**** Excerpted records
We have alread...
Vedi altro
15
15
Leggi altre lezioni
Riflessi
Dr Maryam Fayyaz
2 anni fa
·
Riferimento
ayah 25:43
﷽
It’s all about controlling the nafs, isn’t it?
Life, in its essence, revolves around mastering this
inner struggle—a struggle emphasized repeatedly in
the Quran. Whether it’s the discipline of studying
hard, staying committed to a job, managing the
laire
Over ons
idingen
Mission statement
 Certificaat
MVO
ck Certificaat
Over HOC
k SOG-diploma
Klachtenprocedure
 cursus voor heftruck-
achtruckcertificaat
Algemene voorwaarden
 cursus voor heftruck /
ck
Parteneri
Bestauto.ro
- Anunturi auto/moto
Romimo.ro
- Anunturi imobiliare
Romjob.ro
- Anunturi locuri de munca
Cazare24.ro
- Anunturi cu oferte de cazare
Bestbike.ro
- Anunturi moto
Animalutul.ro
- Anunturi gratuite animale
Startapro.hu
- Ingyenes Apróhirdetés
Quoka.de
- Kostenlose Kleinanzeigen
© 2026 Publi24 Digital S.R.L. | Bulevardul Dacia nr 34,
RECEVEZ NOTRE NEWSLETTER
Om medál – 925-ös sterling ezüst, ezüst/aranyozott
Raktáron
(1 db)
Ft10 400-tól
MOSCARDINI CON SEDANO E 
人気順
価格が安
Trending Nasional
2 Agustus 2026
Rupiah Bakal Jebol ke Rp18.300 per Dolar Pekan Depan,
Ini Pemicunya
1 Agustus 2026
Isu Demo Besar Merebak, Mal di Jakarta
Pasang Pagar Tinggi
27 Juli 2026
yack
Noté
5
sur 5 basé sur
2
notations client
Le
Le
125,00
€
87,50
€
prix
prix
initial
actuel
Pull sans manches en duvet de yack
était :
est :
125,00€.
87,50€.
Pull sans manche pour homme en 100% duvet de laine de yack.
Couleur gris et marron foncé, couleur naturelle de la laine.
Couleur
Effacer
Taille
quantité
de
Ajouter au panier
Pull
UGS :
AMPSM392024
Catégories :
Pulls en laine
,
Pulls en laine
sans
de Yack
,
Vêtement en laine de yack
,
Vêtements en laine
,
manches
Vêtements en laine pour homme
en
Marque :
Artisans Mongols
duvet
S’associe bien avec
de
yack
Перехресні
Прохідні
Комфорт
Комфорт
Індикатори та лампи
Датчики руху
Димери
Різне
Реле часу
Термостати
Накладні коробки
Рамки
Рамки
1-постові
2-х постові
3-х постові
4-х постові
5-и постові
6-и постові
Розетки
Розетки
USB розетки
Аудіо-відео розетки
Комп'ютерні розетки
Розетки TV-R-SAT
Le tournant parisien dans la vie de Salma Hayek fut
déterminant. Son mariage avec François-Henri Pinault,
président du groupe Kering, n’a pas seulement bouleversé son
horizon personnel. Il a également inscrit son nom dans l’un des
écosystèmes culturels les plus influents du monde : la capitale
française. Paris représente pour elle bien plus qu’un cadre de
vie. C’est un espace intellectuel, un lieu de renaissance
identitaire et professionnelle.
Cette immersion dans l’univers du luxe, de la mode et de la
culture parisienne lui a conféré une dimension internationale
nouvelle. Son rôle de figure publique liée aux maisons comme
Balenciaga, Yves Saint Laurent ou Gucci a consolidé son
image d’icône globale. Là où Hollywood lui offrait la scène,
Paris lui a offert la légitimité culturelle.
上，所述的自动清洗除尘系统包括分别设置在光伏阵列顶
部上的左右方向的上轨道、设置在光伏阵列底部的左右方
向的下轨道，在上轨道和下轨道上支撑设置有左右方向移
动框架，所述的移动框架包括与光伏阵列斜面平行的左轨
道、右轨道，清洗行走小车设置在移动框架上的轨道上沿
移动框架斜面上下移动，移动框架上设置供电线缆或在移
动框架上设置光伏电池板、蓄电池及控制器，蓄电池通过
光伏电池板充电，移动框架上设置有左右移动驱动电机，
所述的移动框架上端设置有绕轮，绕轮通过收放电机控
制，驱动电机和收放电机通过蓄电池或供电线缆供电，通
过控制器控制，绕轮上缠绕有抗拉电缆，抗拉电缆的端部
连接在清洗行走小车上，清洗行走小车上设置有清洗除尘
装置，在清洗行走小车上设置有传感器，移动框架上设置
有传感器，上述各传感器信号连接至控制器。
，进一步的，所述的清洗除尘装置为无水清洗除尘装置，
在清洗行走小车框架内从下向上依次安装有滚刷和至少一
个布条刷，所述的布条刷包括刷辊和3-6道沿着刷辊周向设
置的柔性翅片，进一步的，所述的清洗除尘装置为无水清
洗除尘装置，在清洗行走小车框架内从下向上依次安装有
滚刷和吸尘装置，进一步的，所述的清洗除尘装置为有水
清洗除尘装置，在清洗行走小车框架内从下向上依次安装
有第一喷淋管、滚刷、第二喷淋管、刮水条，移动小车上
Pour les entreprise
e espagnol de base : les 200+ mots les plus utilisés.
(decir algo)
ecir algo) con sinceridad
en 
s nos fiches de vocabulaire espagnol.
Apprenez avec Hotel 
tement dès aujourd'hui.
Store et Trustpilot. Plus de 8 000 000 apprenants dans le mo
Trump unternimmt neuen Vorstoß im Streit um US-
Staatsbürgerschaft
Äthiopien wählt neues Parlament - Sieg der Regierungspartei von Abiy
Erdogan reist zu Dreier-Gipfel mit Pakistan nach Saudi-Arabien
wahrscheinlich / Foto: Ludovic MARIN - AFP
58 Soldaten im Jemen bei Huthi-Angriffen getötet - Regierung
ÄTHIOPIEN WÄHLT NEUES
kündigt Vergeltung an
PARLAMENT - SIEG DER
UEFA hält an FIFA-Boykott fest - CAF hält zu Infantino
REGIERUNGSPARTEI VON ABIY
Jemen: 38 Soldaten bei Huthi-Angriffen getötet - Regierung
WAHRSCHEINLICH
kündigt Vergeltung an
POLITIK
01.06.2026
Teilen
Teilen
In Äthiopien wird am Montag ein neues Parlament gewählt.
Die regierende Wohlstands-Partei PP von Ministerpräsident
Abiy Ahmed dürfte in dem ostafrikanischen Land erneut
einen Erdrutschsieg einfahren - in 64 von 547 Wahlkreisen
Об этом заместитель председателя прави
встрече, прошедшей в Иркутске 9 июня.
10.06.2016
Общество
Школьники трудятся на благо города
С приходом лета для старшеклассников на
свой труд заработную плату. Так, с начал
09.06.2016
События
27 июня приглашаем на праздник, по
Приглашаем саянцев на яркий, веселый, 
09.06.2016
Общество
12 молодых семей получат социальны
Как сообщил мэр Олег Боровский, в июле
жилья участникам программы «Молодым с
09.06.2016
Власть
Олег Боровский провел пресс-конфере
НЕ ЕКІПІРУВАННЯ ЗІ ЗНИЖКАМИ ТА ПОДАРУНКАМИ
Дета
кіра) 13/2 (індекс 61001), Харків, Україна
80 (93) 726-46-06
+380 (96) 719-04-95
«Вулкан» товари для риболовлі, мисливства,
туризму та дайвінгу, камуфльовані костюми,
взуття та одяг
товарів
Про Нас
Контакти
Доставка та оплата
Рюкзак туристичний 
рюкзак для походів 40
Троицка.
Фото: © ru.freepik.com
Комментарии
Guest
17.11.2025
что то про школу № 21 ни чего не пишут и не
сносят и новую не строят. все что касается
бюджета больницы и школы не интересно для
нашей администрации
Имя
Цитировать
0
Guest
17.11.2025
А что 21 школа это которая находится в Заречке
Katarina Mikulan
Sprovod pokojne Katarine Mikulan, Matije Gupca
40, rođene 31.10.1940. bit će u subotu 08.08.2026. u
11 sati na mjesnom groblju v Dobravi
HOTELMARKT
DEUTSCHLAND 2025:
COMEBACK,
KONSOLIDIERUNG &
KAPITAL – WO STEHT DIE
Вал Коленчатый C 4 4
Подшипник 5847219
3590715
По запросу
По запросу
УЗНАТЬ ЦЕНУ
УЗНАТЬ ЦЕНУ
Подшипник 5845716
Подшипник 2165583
********
* What is being asked: Which lines of the records contain the word "Подшипник"? Copy each of them.

* Finished task:
Подшипник 5847219
Подшипник 5845716
Подшипник 2165583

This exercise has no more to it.